102 Films

Jason Kottke posts a list by film critic Jim Emerson of 102 movies someone ought to have seen to be considered movie literate. I suspect my list and that of just about everyone else would be different, since we all like and dislike different things, but here’s the list.

An asterisk means I have seen it.

* 2001: A Space Odyssey (overrated)
* The 400 Blows (pretty good)
8 1/2
Aguirre, the Wrath of God
* Alien (defines the modern alien genre)
* All About Eve (good)
* Annie Hall (other than Tiger Lilly, I find Woody Allen’s movies boring)
* Apocalypse Now (great movie)
* Bambi (I liked it and my kids do too)
The Battleship Potemkin
* The Best Years of Our Lives (great movie)
* The Big Red One (pretty good)
The Bicycle Thief
* The Big Sleep (OK, not great)
* Blade Runner (one of my all time faves)
Blowup (never seen it, but would like to)
* Blue Velvet (great movie)
* Bonnie and Clyde (OK, not great)
* Breathless (nah)
Bringing Up Baby
* Carrie (good scary movie)
* Casablanca (as good as its reputation_
Un Chien Andalou
Children of Paradise / Les Enfants du Paradis
* Chinatown (pretty good)
* Citizen Kane (great film)
* A Clockwork Orange (famous for being weird, but still pretty good)
* The Crying Game (great ending)
* The Day the Earth Stood Still (great sci-fi)
* Days of Heaven (fantastic movie; a must see)
* Dirty Harry (great Clint)

» **Rendered images with their source text**
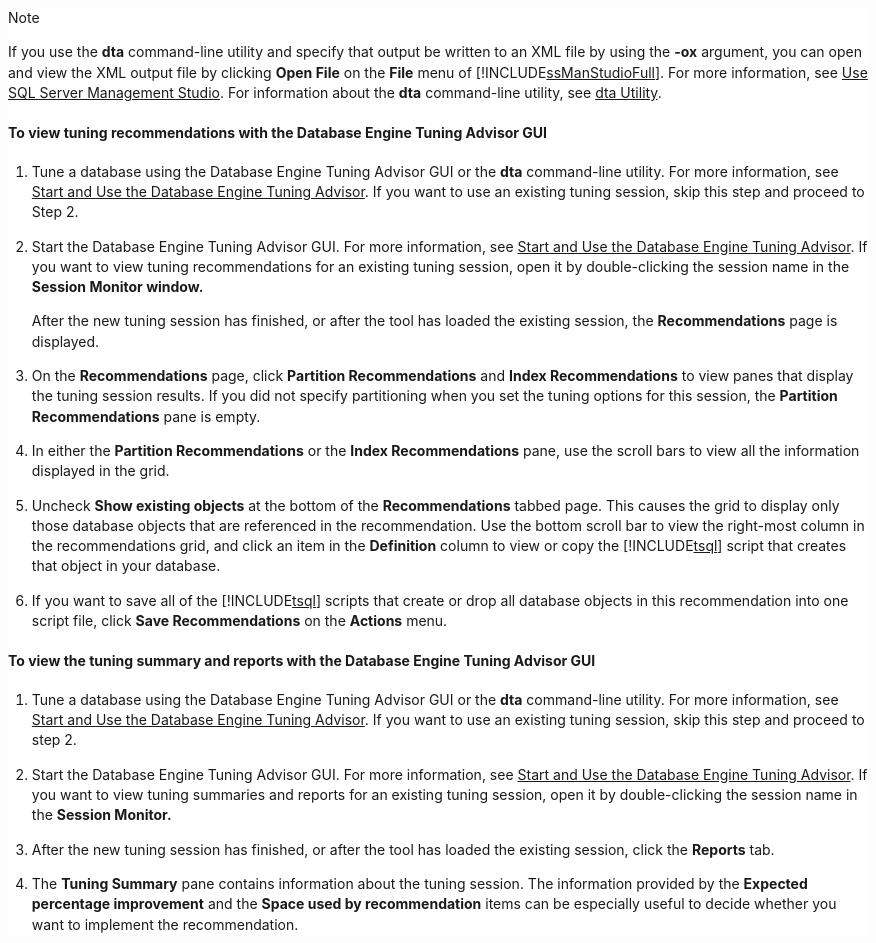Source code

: > [!NOTE]  
>  If you use the **dta** command-line utility and specify that output be written to an XML file by using the **-ox** argument, you can open and view the XML output file by clicking **Open File** on the **File** menu of [!INCLUDE[ssManStudioFull](../../includes/ssmanstudiofull-md.md)]. For more information, see [Use SQL Server Management Studio](../../database-engine/use-sql-server-management-studio.md). For information about the **dta** command-line utility, see [dta Utility](../../tools/dta/dta-utility.md).  
  
#### To view tuning recommendations with the Database Engine Tuning Advisor GUI  
  
1.  Tune a database using the Database Engine Tuning Advisor GUI or the **dta** command-line utility. For more information, see [Start and Use the Database Engine Tuning Advisor](database-engine-tuning-advisor.md). If you want to use an existing tuning session, skip this step and proceed to Step 2.  
  
2.  Start the Database Engine Tuning Advisor GUI. For more information, see [Start and Use the Database Engine Tuning Advisor](database-engine-tuning-advisor.md). If you want to view tuning recommendations for an existing tuning session, open it by double-clicking the session name in the **Session Monitor window.**  
  
     After the new tuning session has finished, or after the tool has loaded the existing session, the **Recommendations** page is displayed.  
  
3.  On the **Recommendations** page, click **Partition Recommendations** and **Index Recommendations** to view panes that display the tuning session results. If you did not specify partitioning when you set the tuning options for this session, the **Partition Recommendations** pane is empty.  
  
4.  In either the **Partition Recommendations** or the **Index Recommendations** pane, use the scroll bars to view all the information displayed in the grid.  
  
5.  Uncheck **Show existing objects** at the bottom of the **Recommendations** tabbed page. This causes the grid to display only those database objects that are referenced in the recommendation. Use the bottom scroll bar to view the right-most column in the recommendations grid, and click an item in the **Definition** column to view or copy the [!INCLUDE[tsql](../../includes/tsql-md.md)] script that creates that object in your database.  
  
6.  If you want to save all of the [!INCLUDE[tsql](../../includes/tsql-md.md)] scripts that create or drop all database objects in this recommendation into one script file, click **Save Recommendations** on the **Actions** menu.  
  
#### To view the tuning summary and reports with the Database Engine Tuning Advisor GUI  
  
1.  Tune a database using the Database Engine Tuning Advisor GUI or the **dta** command-line utility. For more information, see [Start and Use the Database Engine Tuning Advisor](database-engine-tuning-advisor.md). If you want to use an existing tuning session, skip this step and proceed to step 2.  
  
2.  Start the Database Engine Tuning Advisor GUI. For more information, see [Start and Use the Database Engine Tuning Advisor](database-engine-tuning-advisor.md). If you want to view tuning summaries and reports for an existing tuning session, open it by double-clicking the session name in the **Session Monitor.**  
  
3.  After the new tuning session has finished, or after the tool has loaded the existing session, click the **Reports** tab.  
  
4.  The **Tuning Summary** pane contains information about the tuning session. The information provided by the **Expected percentage improvement** and the **Space used by recommendation** items can be especially useful to decide whether you want to implement the recommendation.  
  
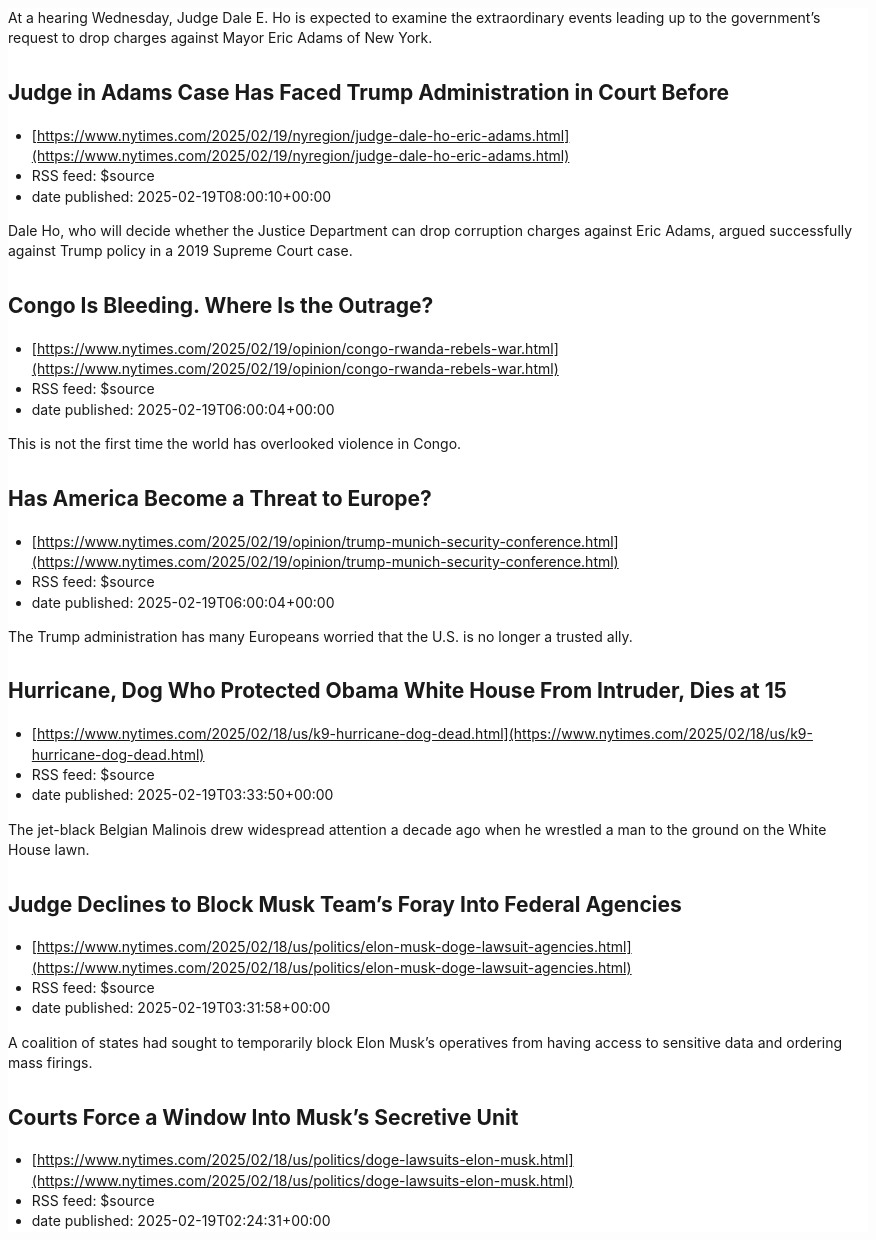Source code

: At a hearing Wednesday, Judge Dale E. Ho is expected to examine the extraordinary events leading up to the government’s request to drop charges against Mayor Eric Adams of New York.

## Judge in Adams Case Has Faced Trump Administration in Court Before
 - [https://www.nytimes.com/2025/02/19/nyregion/judge-dale-ho-eric-adams.html](https://www.nytimes.com/2025/02/19/nyregion/judge-dale-ho-eric-adams.html)
 - RSS feed: $source
 - date published: 2025-02-19T08:00:10+00:00

Dale Ho, who will decide whether the Justice Department can drop corruption charges against Eric Adams, argued successfully against Trump policy in a 2019 Supreme Court case.

## Congo Is Bleeding. Where Is the Outrage?
 - [https://www.nytimes.com/2025/02/19/opinion/congo-rwanda-rebels-war.html](https://www.nytimes.com/2025/02/19/opinion/congo-rwanda-rebels-war.html)
 - RSS feed: $source
 - date published: 2025-02-19T06:00:04+00:00

This is not the first time the world has overlooked violence in Congo.

## Has America Become a Threat to Europe?
 - [https://www.nytimes.com/2025/02/19/opinion/trump-munich-security-conference.html](https://www.nytimes.com/2025/02/19/opinion/trump-munich-security-conference.html)
 - RSS feed: $source
 - date published: 2025-02-19T06:00:04+00:00

The Trump administration has many Europeans worried that the U.S. is no longer a trusted ally.

## Hurricane, Dog Who Protected Obama White House From Intruder, Dies at 15
 - [https://www.nytimes.com/2025/02/18/us/k9-hurricane-dog-dead.html](https://www.nytimes.com/2025/02/18/us/k9-hurricane-dog-dead.html)
 - RSS feed: $source
 - date published: 2025-02-19T03:33:50+00:00

The jet-black Belgian Malinois drew widespread attention a decade ago when he wrestled a man to the ground on the White House lawn.

## Judge Declines to Block Musk Team’s Foray Into Federal Agencies
 - [https://www.nytimes.com/2025/02/18/us/politics/elon-musk-doge-lawsuit-agencies.html](https://www.nytimes.com/2025/02/18/us/politics/elon-musk-doge-lawsuit-agencies.html)
 - RSS feed: $source
 - date published: 2025-02-19T03:31:58+00:00

A coalition of states had sought to temporarily block Elon Musk’s operatives from having access to sensitive data and ordering mass firings.

## Courts Force a Window Into Musk’s Secretive Unit
 - [https://www.nytimes.com/2025/02/18/us/politics/doge-lawsuits-elon-musk.html](https://www.nytimes.com/2025/02/18/us/politics/doge-lawsuits-elon-musk.html)
 - RSS feed: $source
 - date published: 2025-02-19T02:24:31+00:00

» **Task description**
Reproduce everything in the film list from "Blowup (never seen" down to "still pretty good)". The records stand apart from the film list and are separate material.

» **Exercise solution**
Blowup (never seen it, but would like to)
* Blue Velvet (great movie)
* Bonnie and Clyde (OK, not great)
* Breathless (nah)
Bringing Up Baby
* Carrie (good scary movie)
* Casablanca (as good as its reputation_
Un Chien Andalou
Children of Paradise / Les Enfants du Paradis
* Chinatown (pretty good)
* Citizen Kane (great film)
* A Clockwork Orange (famous for being weird, but still pretty good)